Required work>
From the records below, pull out the lines word for word, starting at the line that contains "antes de que" and ending at the line that contains "sensibilidad por el", with both of those lines included.

Records shown>
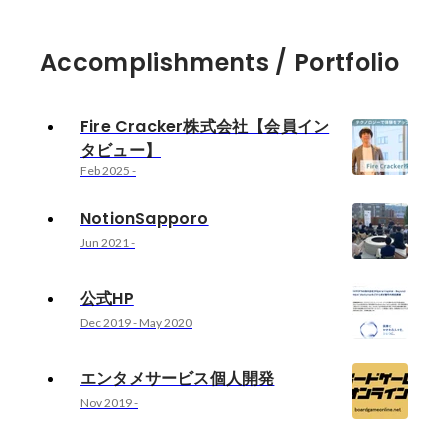
Accomplishments / Portfolio
Fire Cracker株式会社【会員イン
タビュー】
Feb 2025
-
NotionSapporo
Jun 2021
-
公式HP
Dec 2019
-
May 2020
エンタメサービス個人開発
Nov 2019
-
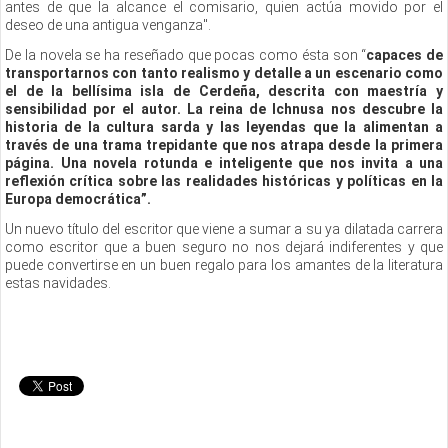
antes de que la alcance el comisario, quien actúa movido por el
deseo de una antigua venganza".
De la novela se ha reseñado que pocas como ésta son “
capaces de
transportarnos con tanto realismo y detalle a un escenario como
el de la bellísima isla de Cerdeña, descrita con maestría y
sensibilidad por el autor. La reina de Ichnusa nos descubre la
historia de la cultura sarda y las leyendas que la alimentan a
través de una trama trepidante que nos atrapa desde la primera
página. Una novela rotunda e inteligente que nos invita a una
reflexión crítica sobre las realidades históricas y políticas en la
Europa democrática”.
Un nuevo título del escritor que viene a sumar a su ya dilatada carrera
como escritor que a buen seguro no nos dejará indiferentes y que
puede convertirse en un buen regalo para los amantes de la literatura
estas navidades.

Reply>
antes de que la alcance el comisario, quien actúa movido por el
deseo de una antigua venganza".
De la novela se ha reseñado que pocas como ésta son “
capaces de
transportarnos con tanto realismo y detalle a un escenario como
el de la bellísima isla de Cerdeña, descrita con maestría y
sensibilidad por el autor. La reina de Ichnusa nos descubre la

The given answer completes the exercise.